Wie es scheint, ist bei den Sitzungen am Dienstag in Paris vor allem Mercedes in einer Art Vermittlerrolle aufgetreten. Niki Lauda, Aufsichtsrats-Chef des Weltmeister-Rennstalls, gab den Sitzungsteilnehmern nachhaltig zu bedenken, dass zwei verschiedene Motorkonzepte der Formel 1 schaden würden.
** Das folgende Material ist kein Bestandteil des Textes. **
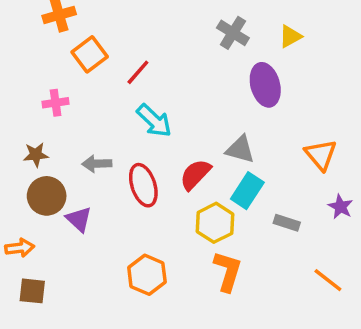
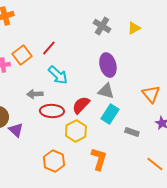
orange square: (90, 54) -> (22, 55), moved
purple ellipse: (265, 85) -> (108, 65), moved
gray arrow: (97, 164) -> (35, 94), moved
red ellipse: (143, 185) -> (52, 111), turned -70
yellow hexagon: (215, 223) -> (76, 131), moved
Teamchef Toto Wolff glaubte sowieso nie an zwei Motortypen: «Grundsätzlich bin ich der Meinung, dass es in der Formel 1 kaum möglich sein wird, zwei verschiedene Motorkonzepte leistungsmässig auf das gleiche Niveau zu führen. In anderen Kategorien klappt es ja auch nicht. Allein schon der ganze Ärger im GT-Sport. Mir kommt es vor, als würden wir uns in einer verfahrenen Situation befinden und nach einer Lösung suchen, dabei aber die Augen davor verschliessen, was in anderen Rennserien passiert. Aber wie überall läuft es auf einen Kompromiss hinaus. Wir sind keineswegs der Ansicht, dass man den Stand der Dinge einfrieren sollte. Wir müssen im Sinne des Sports entscheiden. Das ist ja einer der Gründe, warum wir uns einverstanden erklärt haben, auch 2016 Entwicklungen während der Saison zu erlauben, eigentlich war das so im Reglement für diese Motoren gar nicht vorgesehen. Das wird eine Menge Geld kosten, aber es ist die richtige Entscheidung, damit Renault und Honda Boden gutmachen können.»
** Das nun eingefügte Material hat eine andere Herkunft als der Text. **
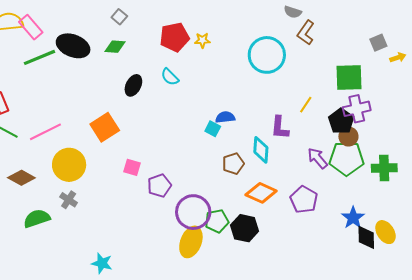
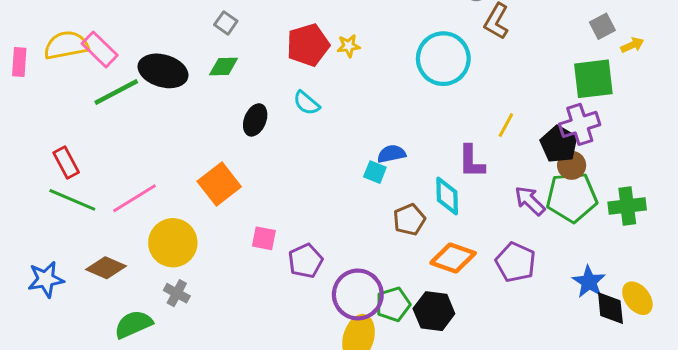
green square: (349, 77) -> (593, 79), moved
Der 43jährige Wiener sagt weiter: «Das Problem wird sein, die Interessen aller unter einen Hut zu bringen. Aber wir sind davon überzeugt, dass die Formel 1 eine wettbewerbsfähige Plattform sein soll, wir brauchen mehr Rennställe, die siegfähig sind, das macht das Ganze auch für uns selber attraktiver.»
Schon in Abu Dhabi wollen sich Vertreter von Ferrari, Renault, Honda und Mercedes an einen Tisch setzen, um erste Vorschläge zu erörtern.